Now, the embassies. Mitt Romney is taking a pounding in the press for acting quickly to put out a statement, one that was quickly overtaken by events when the State Department and unnamed White House officials distanced themselves from earlier public statements by the U.S. Embassy in Cairo. Obama now says that Romney – one of the most famously calculating and cautious people in politics – took a “shoot first, aim later” approach to the controversy by criticizing the Embassy. This is a window into Obama’s thinking: he himself was silent until the next morning, and considers Romney foolish for acting swiftly and vigorously – for showing his cards first. Obama has still not taken questions on the rising violence at the embassies, and jetted off last night to campaign in Las Vegas, leaving unclear how his Administration intends to react to the rising tide of violent protest.

Caution and deliberation are not necessarily bad things; important decisions sometimes take time and require the gathering of additional information, and consensuses sometimes form better without heavy-handed leadership.
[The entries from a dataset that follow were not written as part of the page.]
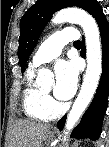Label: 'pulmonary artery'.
<instances>
[{
    "label": "pulmonary artery",
    "instance_id": "pulmonary-artery-1",
    "mask_svg": "<svg viewBox=\"0 0 109 147\" xmlns=\"http://www.w3.org/2000/svg\"><path fill=\"white\" fill-rule=\"evenodd\" d=\"M80 35L73 31H60L49 36L43 44L35 52L31 66L39 67L49 61L57 58L65 44L69 42H77Z\"/></svg>",
    "mask_w": 109,
    "mask_h": 147
}]
</instances>
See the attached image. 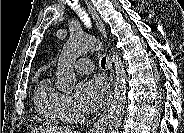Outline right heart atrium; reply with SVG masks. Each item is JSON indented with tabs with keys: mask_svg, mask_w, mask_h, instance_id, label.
Returning <instances> with one entry per match:
<instances>
[{
	"mask_svg": "<svg viewBox=\"0 0 184 133\" xmlns=\"http://www.w3.org/2000/svg\"><path fill=\"white\" fill-rule=\"evenodd\" d=\"M62 114L64 119H72L75 116V108L73 106V103L71 99L68 96H63L62 97Z\"/></svg>",
	"mask_w": 184,
	"mask_h": 133,
	"instance_id": "obj_1",
	"label": "right heart atrium"
}]
</instances>
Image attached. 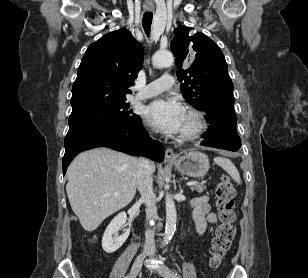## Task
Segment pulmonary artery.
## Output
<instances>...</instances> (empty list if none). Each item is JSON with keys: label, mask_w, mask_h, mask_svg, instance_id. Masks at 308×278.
<instances>
[{"label": "pulmonary artery", "mask_w": 308, "mask_h": 278, "mask_svg": "<svg viewBox=\"0 0 308 278\" xmlns=\"http://www.w3.org/2000/svg\"><path fill=\"white\" fill-rule=\"evenodd\" d=\"M173 84H174L173 77L171 75L165 74L159 79L141 88L135 95L134 100L139 101L152 98L166 90L171 89Z\"/></svg>", "instance_id": "e3ab8cb5"}]
</instances>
Sometimes, an empty chair is all the leadership we need. Certainly, in at least some of the crises Obama has faced in the Middle East, doing more would have risked creating even bigger problems. But the next four years will present more occasions when active leadership is needed – leadership on facing down Iran, leadership on containing America’s public spending, entitlement and debt crises. Barack Obama has proven, time and again, that he’d rather wait for somebody else to step up so he can decide who to follow. America deserves better.